Subsequent crawls and changing config?

Norconex / crawlers

Norconex Crawlers (or spiders) are flexible web and filesystem crawlers for collecting, parsing, and manipulating data from the web or filesystem to various data repositories such as search engines.

https://opensource.norconex.com/crawlers

Apache License 2.0

183 stars 67 forks source link

Subsequent crawls and changing config? #427

Closed ronjakoi closed 4 years ago

ronjakoi commented 6 years ago

Let's say I crawl my site once, then notice that I crawled a section that I shouldn't have. So I add some exclusion lines to my reference filters.

When I crawl my site again, will the HTTP Collector notice that some references which were crawled before are now excluded and then send a delete command to my Solr? Or will I have to delete the accidentally crawled references myself?

essiembre commented 6 years ago

When links can no longer be reached on subsequent runs (because of config changes or else), they become "orphans". By default orphan URLs are reprocessed but you can change it with this crawler configuration option:

 <orphansStrategy>...</orphansStrategy>

Possible values are:

PROCESS: This is the default. Will try to crawl them again in case they were updated/deleted.
DELETE: Sends deletion requests to your Committer to have them deleted in Solr.
IGNORE: Does nothing with them (i.e., do not attempt to crawl, do not send deletion requests).

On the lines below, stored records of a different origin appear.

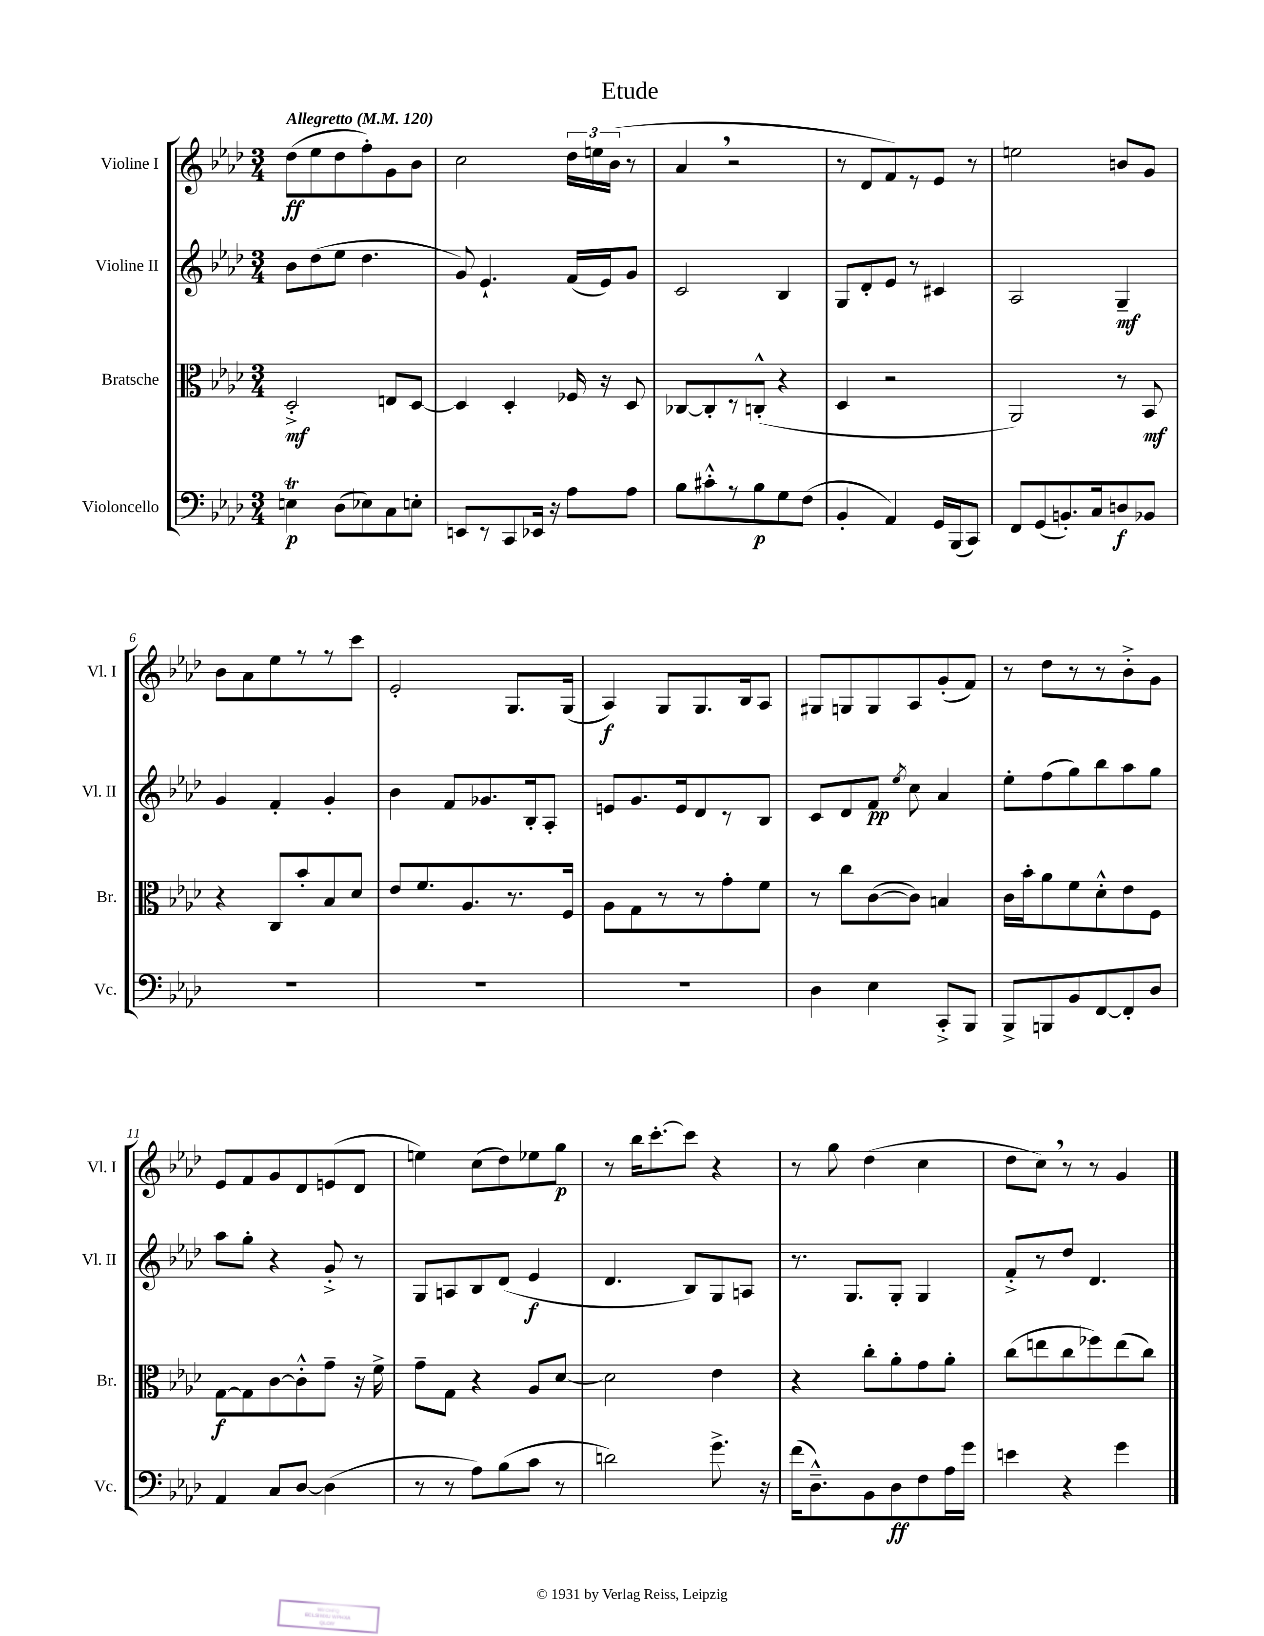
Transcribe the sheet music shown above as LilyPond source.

\header { title = "Etude" }
<<
\new StaffGroup <<
\new Staff = "s0" \with { instrumentName = "Violine I" shortInstrumentName = "Vl. I" } {
    \clef treble \key aes \major \numericTimeSignature \time 3/4 \tempo "Allegretto" 4 = 120
    \autoBeamOff des''8[\ff( ees''8 des''8 f''8-.) g'8 bes'8] |
    c''2 \tuplet 3/2 { des''16[ e''16 bes'16]( } r8 |
    aes'4 \breathe r2 |
    r8 des'8[ f'8) r8 ees'8] r8 |
    e''2 b'8[ g'8] |
    bes'8[ aes'8 ees''8 r8 r8 c'''8] |
    ees'2-. g8.[ g16]( |
    aes4\f) g8[ g8. bes16 aes8] |
    gis8[ g8 g8 aes8 g'8-.( f'8]) |
    r8 des''8[ r8 r8 bes'8-.-> g'8] |
    ees'8[ f'8 g'8 des'8 e'8( des'8] |
    e''4) c''8[( des''8) ees''8 g''8]\p |
    r8 bes''16[ c'''8.~-. c'''8] r4 |
    r8 g''8 des''4( c''4 |
    des''8[ c''8]) \breathe r8 r8 g'4 \bar "|." |
}
\new Staff = "s1" \with { instrumentName = "Violine II" shortInstrumentName = "Vl. II" } {
    \clef treble \key aes \major \numericTimeSignature \time 3/4
    \autoBeamOff bes'8[ des''8( ees''8] des''4. |
    g'8) ees'4.-! f'16[( ees'16) g'8] |
    c'2 bes4 |
    g8[ des'8-. ees'8] r8 cis'4 |
    aes2 g4--\mf |
    g'4 f'4-. g'4-. |
    bes'4 f'8[ ges'8. bes16-. aes8]-. |
    e'8[ g'8. e'16 des'8 r8 bes8] |
    c'8[ des'8 f'8]\pp \acciaccatura { ees''8 } c''8 aes'4 |
    ees''8[-. f''8( g''8) bes''8 aes''8 g''8] |
    aes''8[ g''8]-. r4 g'8-.-> r8 |
    g8[ a8 bes8 des'8]( ees'4\f |
    des'4. bes8[) g8 a8] |
    r8. g8.[ g8]-. g4 |
    f'8[-.-> r8 des''8] des'4. \bar "|." |
}
\new Staff = "s2" \with { instrumentName = "Bratsche" shortInstrumentName = "Br." } {
    \clef alto \key aes \major \numericTimeSignature \time 3/4
    \autoBeamOff des2-.->\mf e8[ des8]~ |
    des4 des4-. fes16 r16 des8 |
    ces8[~ ces8-. r8 c8]-.-^( r4 |
    des4 r2 |
    aes,2) r8 bes,8\mf |
    r4 c8[ bes'8-. bes8 des'8] |
    ees'8[ f'8. aes8. r8. f16] |
    aes8[ g8 r8 r8 g'8-. f'8] |
    r8 c''8[ c'8~( c'8]) b4 |
    c'16[ bes'16-. aes'8 f'8 des'8-.-^ ees'8 f8] |
    g8[~\f g8 c'8~ c'8-.-^ g'8]-- r16 f'16-> |
    g'8[-- g8] r4 aes8[ des'8]~ |
    des'2 ees'4 |
    r4 c''8[-. aes'8-. g'8 aes'8]-. |
    c''8[( e''8 c''8 fes''8) e''8( c''8]) \bar "|." |
}
\new Staff = "s3" \with { instrumentName = "Violoncello" shortInstrumentName = "Vc." } {
    \clef bass \key aes \major \numericTimeSignature \time 3/4
    \autoBeamOff e4\trill\p des8[( ees8) c8 e8]-. |
    e,8[ r8 c,8 ees,16] r16 aes8[ aes8] |
    bes8[ cis'8-.-^ r8 bes8\p g8 f8]( |
    bes,4-. aes,4) g,16[ bes,,16( c,8]) |
    f,8[ g,8( b,8.-.) c16 d8\f bes,8] |
    R2. |
    R2. |
    R2. |
    des4 ees4 c,8[-.-> bes,,8] |
    bes,,8[-> b,,8 bes,8 f,8~ f,8-. des8] |
    aes,4 c8[ des8]~ des4( |
    r8 r8 aes8[) bes8( c'8] r8 |
    d'2) g'8.-> r16 |
    f'16[( des8.---^) bes,8 des8\ff f8 aes16 g'16] |
    e'4 r4 g'4 \bar "|." |
}
>>
>>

ronjakoi commented 6 years ago

If I use the DELETE strategy and do subsequent crawls with varying maxDepth values (like a daily shallow crawl and a weekly deeper crawl), will the REJECTED_TOO_DEEP events of the shallower crawls trigger the orphansStrategy and send delete requests?

essiembre commented 6 years ago

URLs that are no longer reachable are orphans, so yet, they should get deleted. To have shallow vs deep crawls, you can create two collector config with different settings, or, you can look at the GenericRecrawlableResolver. That class allows you to define the minimum elapsed time before some of your documents get recrawled.

ronjakoi commented 6 years ago

I do have two separate collector configs, but they both use the same workDir. I assume that's going to be a problem?

Looking into GenericRecrawlableResolver...

essiembre commented 6 years ago

You are correct. While many written files have unique names, it is highly recommended to avoid to share the same workDir to avoid possible collisions.